Provide the number of lines below that include "pixels", without any other words.

▶ Available data
·····

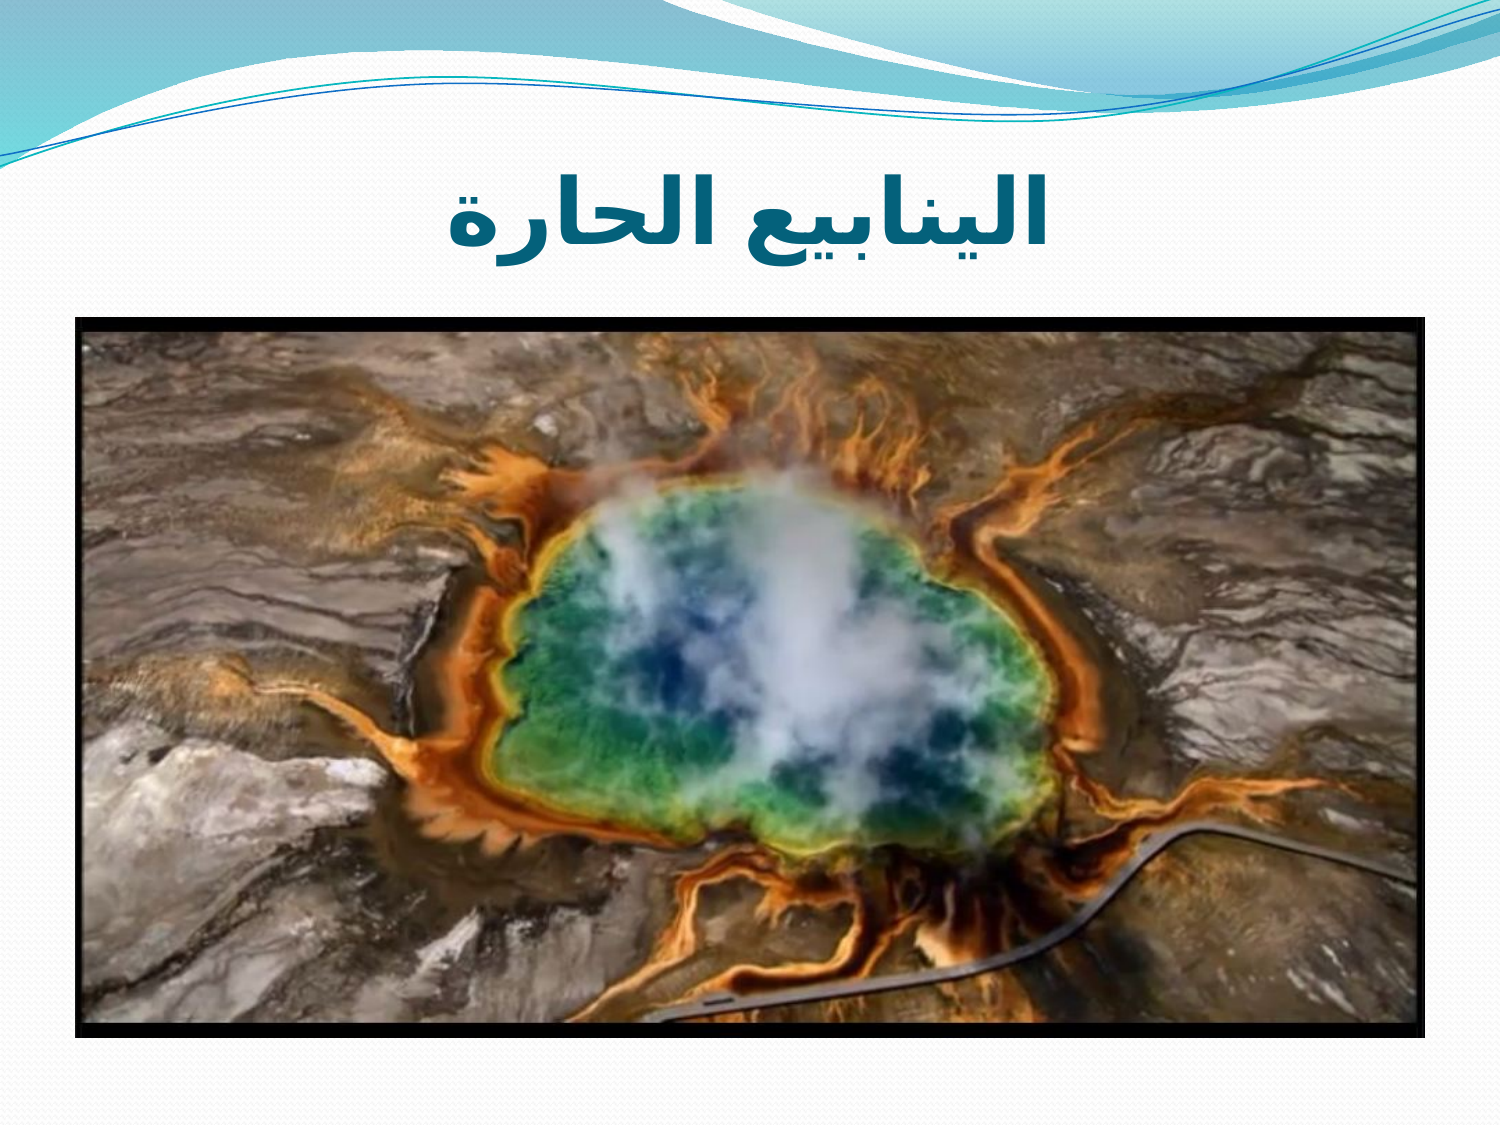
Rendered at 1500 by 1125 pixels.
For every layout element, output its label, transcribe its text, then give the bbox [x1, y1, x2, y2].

title الينابيع الحارة [75, 115, 1425, 263]
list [74, 317, 1426, 1038]
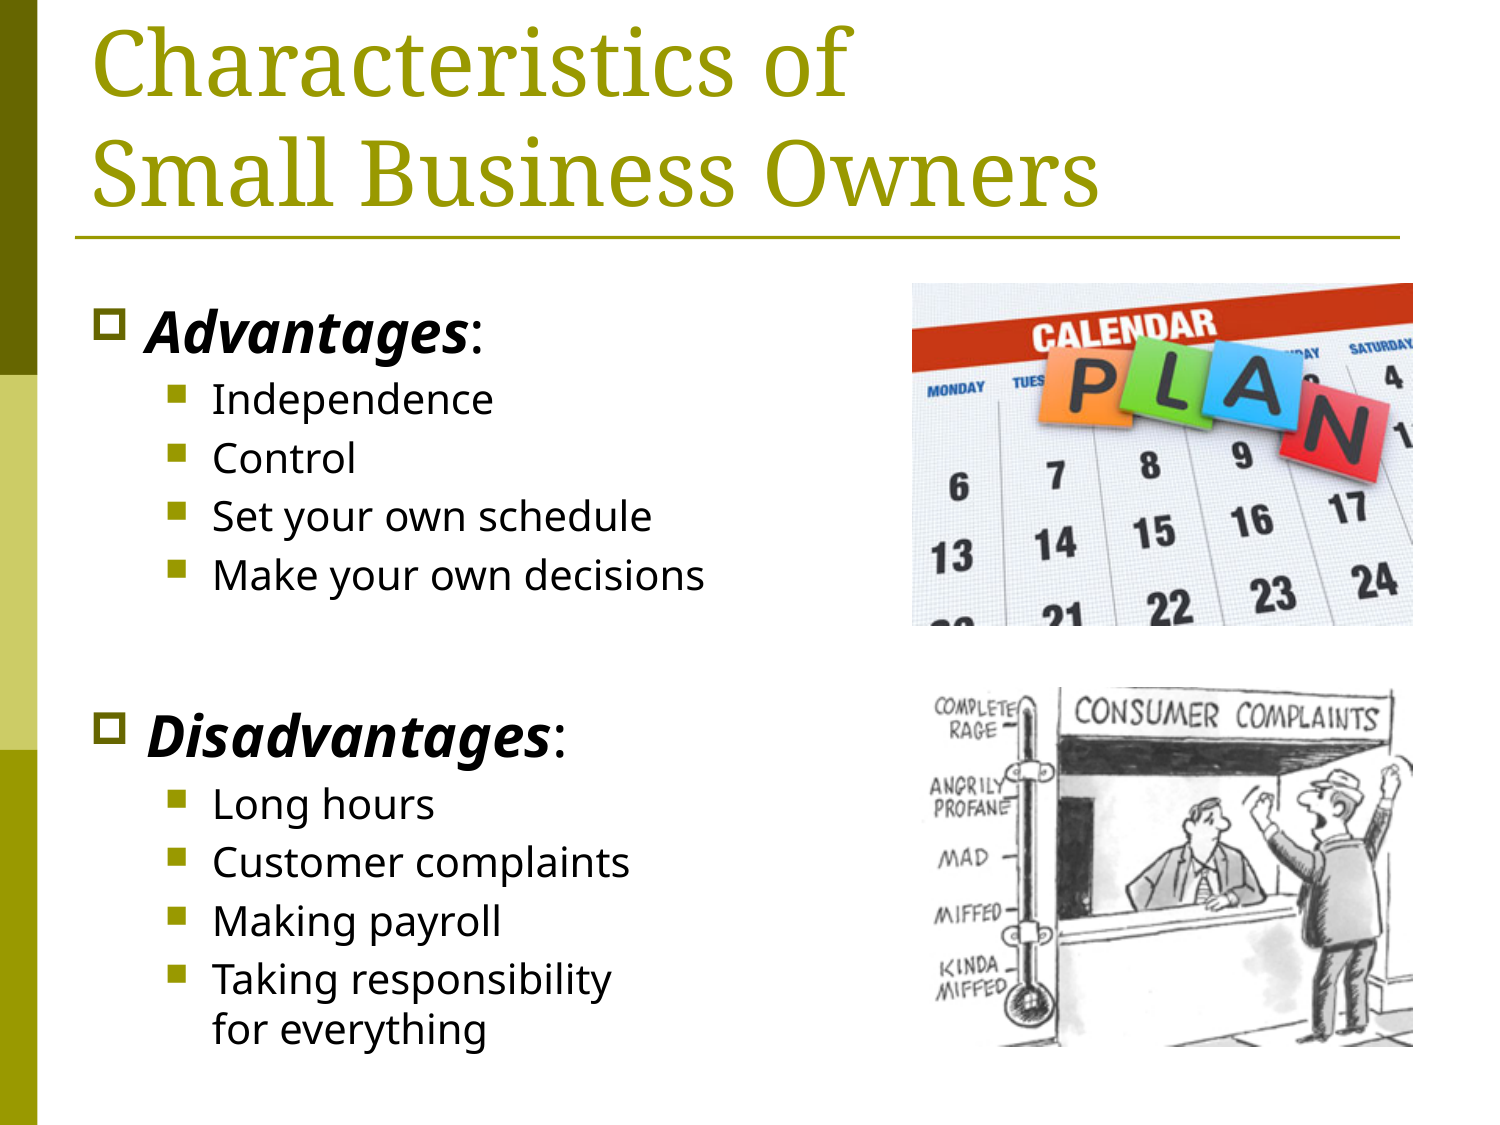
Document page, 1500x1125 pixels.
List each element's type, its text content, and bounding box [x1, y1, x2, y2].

picture [912, 687, 1413, 1047]
list Advantages: Independence Control Set your own schedule Make your own decisions Disadvantages: Long hours Customer complaints Making payroll Taking responsibility for everything [74, 287, 1426, 1006]
title Characteristics of Small Business Owners [74, 45, 1426, 233]
picture [912, 283, 1413, 626]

·····

▶ Solution for this task
2